Page-level text extractions

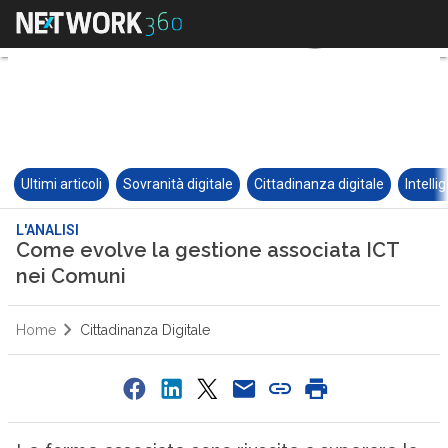
Ultimi articoli
Sovranità digitale
Cittadinanza digitale
Intelli
L'ANALISI
Come evolve la gestione associata ICT
nei Comuni
Home
Cittadinanza Digitale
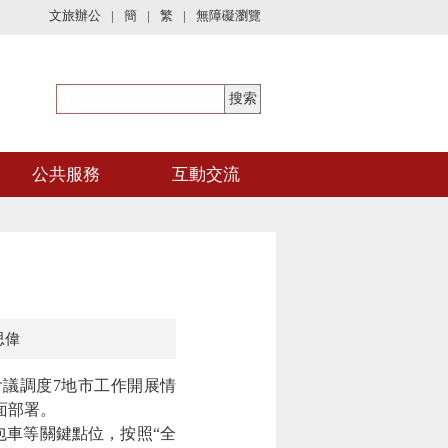
文旅辦公
|
簡
|
繁
|
無障礙瀏覽
公共服務
互動交流
思偉
議調度7地市工作開展情
面部署。
車等關鍵點位，按照“全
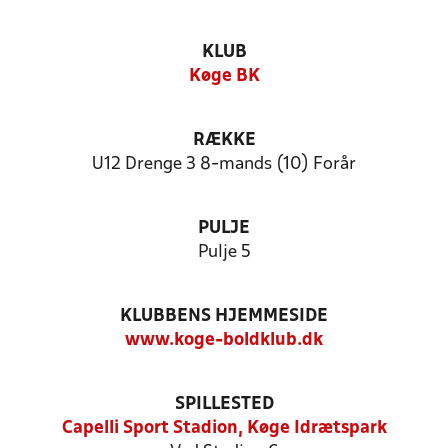
KLUB
Køge BK
RÆKKE
U12 Drenge 3 8-mands (10) Forår
PULJE
Pulje 5
KLUBBENS HJEMMESIDE
www.koge-boldklub.dk
SPILLESTED
Capelli Sport Stadion, Køge Idrætspark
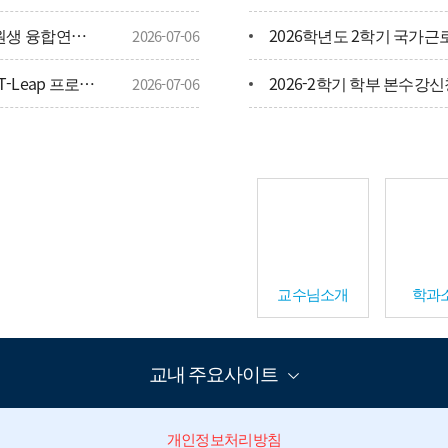
[4단계 BK21 대학원혁신사업] 2026년 대학원생 융합연구 프로그램 신청안내(기간연장)
2026학년도 2학기 국가
2026-07-06
가족회
[4단계 BK21 대학원혁신사업] 2026년 GREAT-Leap 프로젝트 신청안내
2026-2학기 학부 본수강
2026-07-06
오시는
 채용
2026-06-16
교수님소개
학과
교내 주요사이트
개인정보처리방침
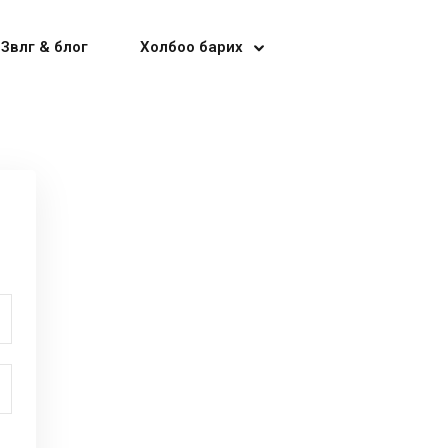
Зөвлөгөө & блог
Холбоо барих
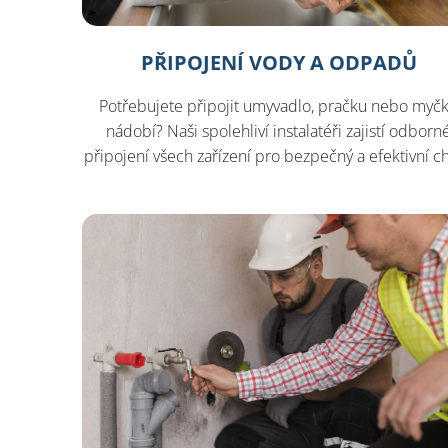
PŘIPOJENÍ VODY A ODPADŮ
Potřebujete připojit umyvadlo, pračku nebo myč
nádobí? Naši spolehliví instalatéři zajistí odborn
připojení všech zařízení pro bezpečný a efektivní c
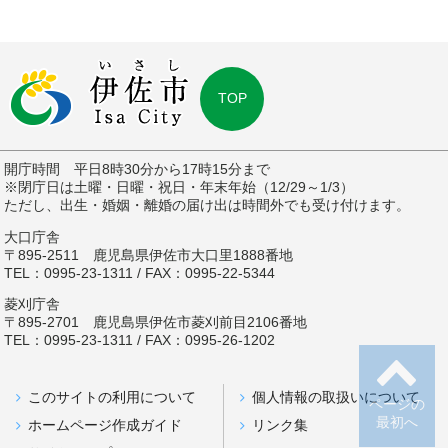
TOP
開庁時間 平日8時30分から17時15分まで
※閉庁日は土曜・日曜・祝日・年末年始（12/29～1/3）
ただし、出生・婚姻・離婚の届け出は時間外でも受け付けます。
大口庁舎
〒895-2511 鹿児島県伊佐市大口里1888番地
TEL：0995-23-1311 / FAX：0995-22-5344
菱刈庁舎
〒895-2701 鹿児島県伊佐市菱刈前目2106番地
TEL：0995-23-1311 / FAX：0995-26-1202
このサイトの利用について
個人情報の取扱いについて
ページの
最初へ
ホームページ作成ガイド
リンク集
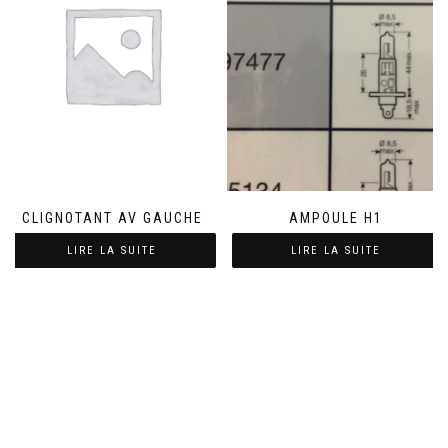
CLIGNOTANT AV GAUCHE
AMPOULE H1
LIRE LA SUITE
LIRE LA SUITE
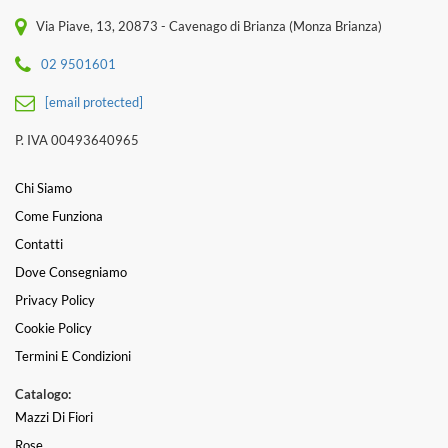
Via Piave, 13, 20873 - Cavenago di Brianza (Monza Brianza)
02 9501601
[email protected]
P. IVA 00493640965
Chi Siamo
Come Funziona
Contatti
Dove Consegniamo
Privacy Policy
Cookie Policy
Termini E Condizioni
Catalogo:
Mazzi Di Fiori
Rose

● **EXERCISE**: Copy every line exactly, from the opening line of the entries down to the line holding "KLUBBENS HJEMMESIDE", and keep the pictures out.

● **ANSWER BOX**:
Ultimi articoli
Sovranità digitale
Cittadinanza digitale
Intelli
L'ANALISI
Come evolve la gestione associata ICT
nei Comuni
Home
Cittadinanza Digitale
文旅辦公
|
簡
|
繁
|
無障礙瀏覽
公共服務
互動交流
思偉
議調度7地市工作開展情
面部署。
車等關鍵點位，按照“全
KLUB
Køge BK
RÆKKE
U12 Drenge 3 8-mands (10) Forår
PULJE
Pulje 5
KLUBBENS HJEMMESIDE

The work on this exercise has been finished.